My favorite natural sleep remedies are:
Metagenics Somnolin:
Vitamin B6 (as pyridoxine HCl) 40 mg
Folate (as L-5-methyl tetrahydrofolate†) 400 mcg
Vitamin B12 (as methylcobalamin) 500 mcg
L-5-Hydroxytryptophan (L-5-HTP from Griffonia simplicifolia) 200 mg
L-Theanine 200 mg
Metagenics MyocalmPM
•Calcium (as calcium lactate) 75 mg
•Magnesium (as magnesium citrate) 150 mg
Herbs:
•Passionflower Flower 5.5:1 Extract (Passiflora incarnata) 60 mg
•Valerian Root Extract (Valeriana officinalis) 30 mg
•Hops Cone 7.5:1 Extract (Humulus lupulus) 60 mg
•Lemon Balm Leaf 5:1 Extract (Melissa officinalis) 150 mg
Metagenics Benesom
Casein Tryptic Hydrolysate† 75 mg
Melatonin 1 mg
Passionflower Flower 5.5:1 Extract (Passiflora incarnata) 300 mg
Magnesium and calcium
Magnesium and calcium are both sleep boosters, and when taken together they become even more effective. Plus, by taking magnesium you cancel out any potential heart problems that might arise from taking calcium alone. Take 200-300 milligrams of magnesium (you can lower the dose if it causes diarrhea) and 600 milligrams of calcium each night.
Lemon Balm
Several studies have found that lemon balm combined with other calming herbs (such as valerian, hops, and chamomile) helps reduce anxiety and promote sleep.
Hops
Beer fans are already familiar with the calming effect of hops, the female flowers used in beer making. For sleep purposes, this extract has been widely used as a mild sedative for anxiety and insomnia. Take 30 to 120 milligrams before climbing under the covers.
Aromatherapy
Lavender is the trick here, as studies have proven that it aids in sleep. It's also an inexpensive, nontoxic way to slip into a peaceful slumber. Find a spray with real lavender and spritz it on your pillow before bedtime, or buy a lavender-filled pillow.
Melatonin
Melatonin is the hormone that controls sleep, so it's no wonder that it naturally induces sleep.
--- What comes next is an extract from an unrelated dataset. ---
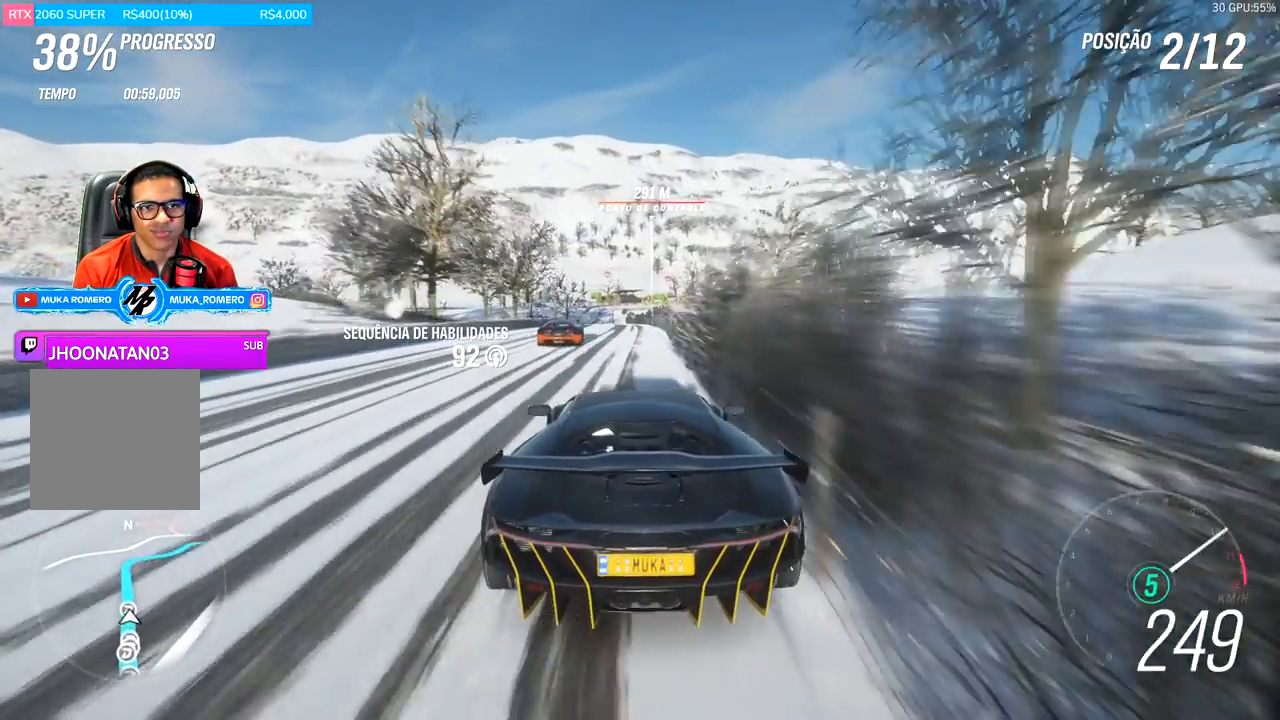
{"buttons": ["R2"], "left_stick": "center", "right_stick": "center", "events": [[67, "left_stick", "center"]]}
Studies show that lower doses are more effective -- plus, there's concern that too-high doses could cause toxicity as well as raise the risk of depression or infertility.
Passion flower
Has a mild sedative effect that encourages sleep. This property has been well-substantiated in numerous studies on animals and humans. Nervous symptoms and cramps that inhibit sleep are alleviated by ingestion of the herb, and leading quickly to restful uninterrupted and deep sleep.
Yoga and Meditation
Choose gentle yoga or stretching, not vigorous power or ashtanga yoga, which could energize you instead. Try easy yoga stretches in bed followed by simple meditation. Close your eyes and, for 5 to 10 minutes, pay attention to nothing but your breathing.
L-theanine
This amino acid comes from green tea, and not only helps maintain a calm alertness during the day but also a deeper sleep at night. However, green tea doesn't contain enough L-theanine to significantly boost your REM cycles, and might make you wake up to go to the bathroom. Instead, buy pure, active L-theanine(some brands have inactive forms of theanine that block the effectiveness), and take 50 to 200 milligrams at bedtime.
Valerian
Valerian is one of the most common sleep remedies for insomnia. Numerous studies have found that valerian improves deep sleep, speed of falling asleep, and overall quality of sleep. However, it's most effective when used over a longer period of time. Keep in mind that about 10 percent of the people who use it actually feel energized, which may keep them awake. If that happens to you, take valerian during the day. Otherwise, take 200 to 800 milligrams before bed.
Wild lettuce
If you've suffered anxiety, headaches, or muscle or joint pain, you might already be familiar with wild lettuce. It's also effective at calming restlessness and reducing anxiety, and may even quell restless legs syndrome. When using a wild-lettuce supplement, take 30 to 120 milligrams before bed.